Reputation: 1365
I have a data set which has a some big groups, and subgroups (small groups).
I want to select small group 1 for each big group. But, if small group one doesn't exist in big group, select subgroup 2. My example below stops here, but ideally this would continue to work, so if subgroup 2 is not found, select subgroup 3. etc.

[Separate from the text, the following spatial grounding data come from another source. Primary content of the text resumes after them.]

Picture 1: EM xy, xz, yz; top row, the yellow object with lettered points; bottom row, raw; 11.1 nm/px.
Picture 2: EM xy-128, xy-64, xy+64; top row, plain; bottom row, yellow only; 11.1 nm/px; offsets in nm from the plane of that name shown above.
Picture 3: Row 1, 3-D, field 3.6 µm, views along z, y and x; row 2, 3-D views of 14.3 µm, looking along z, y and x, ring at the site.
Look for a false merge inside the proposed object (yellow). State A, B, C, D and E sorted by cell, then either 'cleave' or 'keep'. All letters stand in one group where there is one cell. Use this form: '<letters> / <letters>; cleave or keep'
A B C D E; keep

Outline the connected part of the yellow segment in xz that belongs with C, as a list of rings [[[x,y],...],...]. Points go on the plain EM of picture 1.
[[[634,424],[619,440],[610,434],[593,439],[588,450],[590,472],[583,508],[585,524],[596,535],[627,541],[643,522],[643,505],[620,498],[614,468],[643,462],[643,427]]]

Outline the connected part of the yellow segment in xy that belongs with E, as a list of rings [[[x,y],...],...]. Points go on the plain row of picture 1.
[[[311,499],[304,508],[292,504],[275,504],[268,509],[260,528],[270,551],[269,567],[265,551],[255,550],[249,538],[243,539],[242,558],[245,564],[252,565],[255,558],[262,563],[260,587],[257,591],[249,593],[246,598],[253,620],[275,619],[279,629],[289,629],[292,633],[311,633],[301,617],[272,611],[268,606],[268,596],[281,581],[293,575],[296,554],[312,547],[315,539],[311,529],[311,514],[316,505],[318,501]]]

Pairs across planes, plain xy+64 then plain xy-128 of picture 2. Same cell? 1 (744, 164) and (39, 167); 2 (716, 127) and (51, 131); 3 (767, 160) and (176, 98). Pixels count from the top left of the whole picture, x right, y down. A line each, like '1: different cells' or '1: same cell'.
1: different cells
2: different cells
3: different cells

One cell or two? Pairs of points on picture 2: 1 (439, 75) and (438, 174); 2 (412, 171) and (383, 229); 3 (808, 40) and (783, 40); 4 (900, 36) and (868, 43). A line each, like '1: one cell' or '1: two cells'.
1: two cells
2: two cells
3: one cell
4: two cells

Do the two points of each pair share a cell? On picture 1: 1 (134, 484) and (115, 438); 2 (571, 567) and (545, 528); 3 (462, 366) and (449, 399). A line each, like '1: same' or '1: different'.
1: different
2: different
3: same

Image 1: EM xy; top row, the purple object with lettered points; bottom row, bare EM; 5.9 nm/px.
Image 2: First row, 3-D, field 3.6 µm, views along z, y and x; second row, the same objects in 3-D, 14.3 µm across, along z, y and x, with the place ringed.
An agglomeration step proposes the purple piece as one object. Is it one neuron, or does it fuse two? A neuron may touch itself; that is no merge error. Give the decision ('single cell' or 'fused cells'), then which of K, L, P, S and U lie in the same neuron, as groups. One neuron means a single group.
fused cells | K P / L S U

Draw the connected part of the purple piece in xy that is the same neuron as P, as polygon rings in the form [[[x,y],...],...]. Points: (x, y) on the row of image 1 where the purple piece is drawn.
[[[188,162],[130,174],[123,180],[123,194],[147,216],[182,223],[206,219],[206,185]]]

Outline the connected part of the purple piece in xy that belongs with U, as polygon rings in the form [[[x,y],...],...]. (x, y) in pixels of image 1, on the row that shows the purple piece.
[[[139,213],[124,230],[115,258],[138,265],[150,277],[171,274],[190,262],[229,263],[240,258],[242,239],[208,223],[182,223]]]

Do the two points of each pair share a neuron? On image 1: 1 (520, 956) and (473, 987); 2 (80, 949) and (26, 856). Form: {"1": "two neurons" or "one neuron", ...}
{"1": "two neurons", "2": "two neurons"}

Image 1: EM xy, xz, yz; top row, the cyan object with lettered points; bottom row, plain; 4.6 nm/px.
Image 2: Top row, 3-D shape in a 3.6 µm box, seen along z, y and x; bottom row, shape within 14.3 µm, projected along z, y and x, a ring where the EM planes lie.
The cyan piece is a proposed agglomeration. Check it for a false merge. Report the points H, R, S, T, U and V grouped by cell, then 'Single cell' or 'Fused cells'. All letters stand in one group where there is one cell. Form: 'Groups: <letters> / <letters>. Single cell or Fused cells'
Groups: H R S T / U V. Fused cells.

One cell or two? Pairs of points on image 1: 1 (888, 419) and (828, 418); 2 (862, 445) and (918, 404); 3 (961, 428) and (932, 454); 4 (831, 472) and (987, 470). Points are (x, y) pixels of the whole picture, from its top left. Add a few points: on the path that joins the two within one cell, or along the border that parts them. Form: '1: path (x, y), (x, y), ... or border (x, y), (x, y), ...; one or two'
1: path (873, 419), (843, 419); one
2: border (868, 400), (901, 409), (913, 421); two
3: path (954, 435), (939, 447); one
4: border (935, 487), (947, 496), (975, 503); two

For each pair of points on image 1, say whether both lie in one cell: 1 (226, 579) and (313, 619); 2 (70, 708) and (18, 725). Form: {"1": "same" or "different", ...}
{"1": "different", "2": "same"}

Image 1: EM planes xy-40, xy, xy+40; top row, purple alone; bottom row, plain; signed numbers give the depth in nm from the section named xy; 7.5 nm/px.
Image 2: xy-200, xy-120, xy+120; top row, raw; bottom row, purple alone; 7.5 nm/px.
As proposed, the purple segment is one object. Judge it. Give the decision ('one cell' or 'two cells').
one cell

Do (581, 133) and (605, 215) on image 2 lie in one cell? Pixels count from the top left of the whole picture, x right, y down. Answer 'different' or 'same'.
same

In the example I use numbers but my focus is on doing this with factor levels.
Is this possible with factors in dplyr? assuming the factor levels are ordered in terms of importance?
Here is my example data:
set.seed(123)
big_group = rep(1:3, each = 6)
small_group = c(sample(1:2, size = 6, replace = TRUE),
rep(1, each = 6),
rep(2, each = 6)) %>%
as.factor()
d = data.frame(big_group,
small_group,
value = runif(n = 3 * 6))
And the ideal output would be
big_group small_group values
1 1 0.52810549
2 1 0.67757064
3 2 0.32792072
Upvotes: 2
Views: 98
Reputation: 11878
Combining both answers from @akrun and @KarolisKoncevičius you could also just do:
d %>%
group_by(big_group) %>%
slice(which.min(small_group))
#> # A tibble: 3 x 3
#> # Groups: big_group [3]
#> big_group small_group value
#> <int> <fct> <dbl>
#> 1 1 1 0.528
#> 2 2 1 0.678
#> 3 3 2 0.328
Upvotes: 2
Reputation: 887118
We group by 'big_group', filter
the rows having the min
value for 'small_group', and then slice
the first row
d %>%
group_by(big_group) %>%
filter(as.numeric(small_group) == min(as.numeric(small_group))) %>%
slice(row_number()==1)
# A tibble: 3 x 3
# Groups: big_group [3]
# big_group small_group value
# <int> <fctr> <dbl>
#1 1 1 0.528
#2 2 1 0.678
#3 3 2 0.328
Or use match
with slice
d %>%
group_by(big_group) %>%
slice(match(levels(droplevels(small_group))[1], levels(droplevels(small_group))))
Upvotes: 2
Reputation: 9656
Not a dplyr
solution but in R you can do:
do.call(rbind, by(d, d$big_group, function(x) x[which.min(d$small_group),]))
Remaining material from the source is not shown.